Emily Dickinson recently submitted a poem to publisher, Samuel Bowles, in hopes that it would appear in his newspaper. The anxiety from waiting for a response began to affect her creative process and she came down with a bout of writer’s block. In order to get out of her rut, she turned to fellow artist and landscaping architect, Frederick Law Olmstead, for some advice and inspiration. At the very end, she learns Bowles will publish her work.
[Slight Spoilers Ahead!]
Sue is holding another of her renowned high society parties and Emily is anticipating her upcoming fame from being published by practicing greeting her fans in the mirror. What’s odd is that she also imagines that Samuel is with her giving her a pep talk. At the event, she meets up with Bowles and the pair schmooze with the other guests. However, Emily catches wind of the gossip of how her friend uses the idea of being published to sleep with numerous aspiring women writers. This causes her to put her guard up but doesn’t prevent her from having fantasies.
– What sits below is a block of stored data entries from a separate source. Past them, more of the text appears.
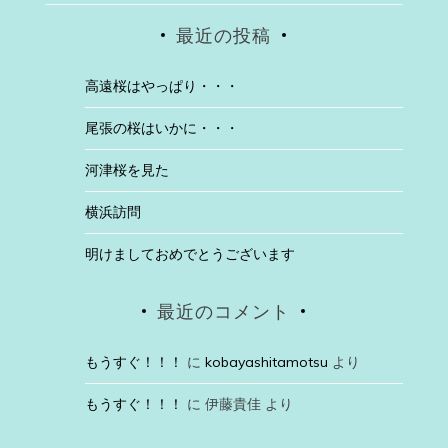
最近の投稿
高遠桜はやっぱり・・・
尾張の桜はいかに・・・
河津桜を見た
横浜訪問
明けましておめでとうございます
最近のコメント
もうすぐ！！！
に
kobayashitamotsu
より
もうすぐ！！！
に
伊藤貴佳
より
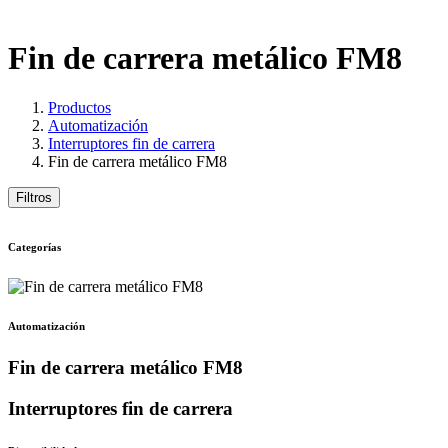
Fin de carrera metálico FM8
Productos
Automatización
Interruptores fin de carrera
Fin de carrera metálico FM8
Filtros
Categorías
Automatización
Fin de carrera metálico FM8
Interruptores fin de carrera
The other Dickinson siblings have problems of their own. The newly engaged Lavinia is already dreading a boring married life and decides to introduce some The Scarlet Letter roleplay with her fiancée to spice things up. Austin’s adoption of the Newman sisters still irks Sue and she treats her new step children with contempt forcing her husband to reveal how they are paying for her lavish lifestyle. At least Austin can feel he’s making some sort of difference by helping fund Henry’s underground newspaper and purchasing him a new printing press.
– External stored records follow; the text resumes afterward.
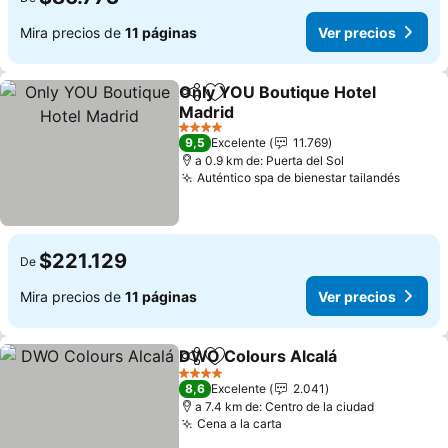
Mira precios de
11 páginas
Ver precios
Only YOU Boutique Hotel
Compartir
Agregar a favoritos
Madrid
Ver precios
4 Estrellas
9,5
Excelente
11.769
a 0.9 km de: Puerta del Sol
Auténtico spa de bienestar tailandés
Ver pr
$221.129
De
Mira precios de
11 páginas
Ver precios
DWO Colours Alcalá
Compartir
Agregar a favoritos
Ver pr
4 Estrellas
8,6
Excelente
2.041
a 7.4 km de: Centro de la ciudad
Cena a la carta
Ver precios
After Finn Jones’ character was introduced, it seemed inevitable that a romantic angle would be played between him and Emily. There was Bowles early fawning over the poet’s talent and tendency to be overly touchy feely when with her, not to mention the on-screen chemistry between Jones and Steinfeld. The sketchy rumors about his intentions put their relationship in a different light and bring a whole creepy context to it.
Samuel can be charming and smooth as he hypes up Emily. The bit about her rightful place between the modern master, Charles Dickens, and the enlightened, Denis Diderot, would have even wooed me. Despite her reservations, all his game seems to be working since she’s having carnal thoughts about him. It’s fitting that the episode’s title is “Forbidden Fruit a flavor has” as the famous Dickinson has unseemly thoughts about her married friend.
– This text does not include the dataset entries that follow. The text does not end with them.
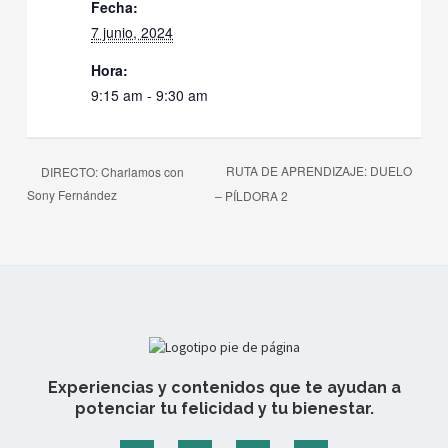
Fecha:
7 junio, 2024
Hora:
9:15 am - 9:30 am
RUTA DE APRENDIZAJE: DUELO
DIRECTO: Charlamos con
Sony Fernández
– PÍLDORA 2
Experiencias y contenidos que te ayudan a
potenciar tu felicidad y tu bienestar.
The abolitionist movement storyline is developing nicely this season with Henry creating his own newspaper. The series find ways to incorporate it with the other characters so it doesn’t feel out of place like when Emily needed advice from a fellow writer or in this case, Austin purchasing the printing press. There are some interesting perspectives as Henry and Betty’s work is contrasted to former slave showman, Henry “Box” Brown. Though it still needs to be played out, this subplot is a clever way to address modern social issues with the backdrop of a period piece.
“Forbidden Fruit a flavor Has” provides a glimpse at the price of fame as she wrestles with gossip and her feelings for Samuel Bowles.
New episodes of Dickinson are released Fridays on Apple TV+.